Собеседование по русскому языку проходило в соседней аудитории. Мы дружно перешли туда, Качалкин со всеми вежливо раскланялся и убежал. Русским языком занимался Леонид Аркадьевич. Очень милый и чрезвычайно интеллигентный человек. Русская литература целиком принадлежала Александру Андреевичу Смирнову, третьему преподавателю, человеку глубоких знаний, очень мягкому и доброжелательному. Я еще не знал тогда, что в народе его перекрестили и присвоили новую фамилию. И теперь его уже на долгие годы студенты разных курсов, а порой и преподаватели знали, как Александра Андреевича Чацкого.
Неожиданно Смирнов-Чацкий вспомнил о том, что и т.д., и т.п., и прочая, и прочая, и еще десяток причин. В общем ему немедленно требуется быть, а для этого отсюда убыть и так далее.
Чтобы соблюсти букву, они с Леонидом Аркадьевичем очень быстро, по компактной, только что ими самими разработанной программе выяснили, что с русской литературой я хотя бы поверхностно знаком. Определили, что навскидку я определю, кто написал «Евгений Онегин», что «Муму» принадлежит перу Тургенева и что Гоголь относится к российской словесности, а Гегель отнюдь.
После чего Чацкий откланялся, а мы перешли в третью аудиторию. Но третья аудитория оказалась закрытой на ключ, а у кого пресловутый ключ мог находиться было неизвестно, поэтому Леонид Аркадьевич отправился на лестничную площадку, а я поплелся следом за ним.
На площадке мой преподаватель закурил, а я остался стоять в стороне, поскольку сигарет у меня не было. Поскучав несколько минут в полной бездеятельности, я все-таки набрался наглости и попросил сигарету у своего шефа. Он небрежно достал из дипломата пачку «Philip Morris» и со словами: «Новость!» протянул мне.

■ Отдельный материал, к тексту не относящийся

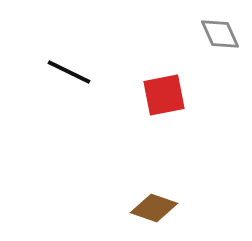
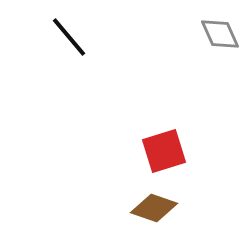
black line: moved 35 px up; rotated 24 degrees clockwise
red square: moved 56 px down; rotated 6 degrees counterclockwise
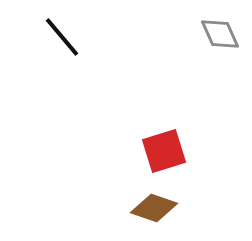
black line: moved 7 px left
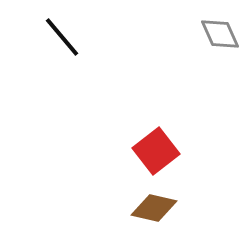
red square: moved 8 px left; rotated 21 degrees counterclockwise
brown diamond: rotated 6 degrees counterclockwise
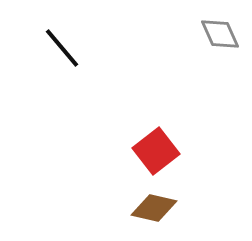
black line: moved 11 px down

Я вытащил одну сигаретину из пачки и, ожидая услышать какую-то новость, начал окуривать окружающее пространство. Но никаких новостей не последовало. Не последовало вообще никакой информации.
Я, собственно, и не горел желанием узнавать что-то новое. Для одного дня, думалось мне, уже вполне достаточно. И уже заканчивая курение, я обнаружил, что сигарета, которую я самолично достал из преподавательской пачки «Philip Morris», называется просто и понятно: НОВОСТЬ.
Кто-то потом говорил, что сигареты «Новость» табачной фабрики «Дукат» очень любил Леонид Ильич Брежнев. Но правда это или утка, рожденная в московских подворотнях, не знаю.
Леонид Аркадьевич оставил меня в коридоре подпирать плечом крашенные стены филфака, а сам отправился на кафедру выяснять подробности собеседования со мной.
Эта неопределенность с собеседованием продолжалась минут сорок. Шеф краснел, бледнел, куда-то звонил, курил, но виду не подавал. Все время он сохранял вид несколько равнодушный и полностью бесстрастный. Может быть это было его обычное состояние, может он просто старался казаться полностью бесстрастным в любой ситуации не знаю. Но как ни старались вывести его из себя на занятиях, а такие попытки были и были неоднократно, этого ни разу не удалось. Ни одного раза, кроме…
Случилась история в двадцатых числах апреля месяца. В это время все организации проводят субботники, воскресники, красные дни, синие дни, зеленые дни, только, кажется, день птиц в это время никто проводить не додумался.
Короче, в это дни все убирают свои территории после зимнего периода. И, естественно, норовят, по старой доброй коммунистической традиции убрать местность, никому ничего не заплатив за работу. Раньше прямо нажимали на идеологию, называли мероприятие Коммунистическим субботником, рассказывали истории из эпохи революционного романтизма, нажимая на душещипательный рассказ о Ленине и бревне на Красной площади.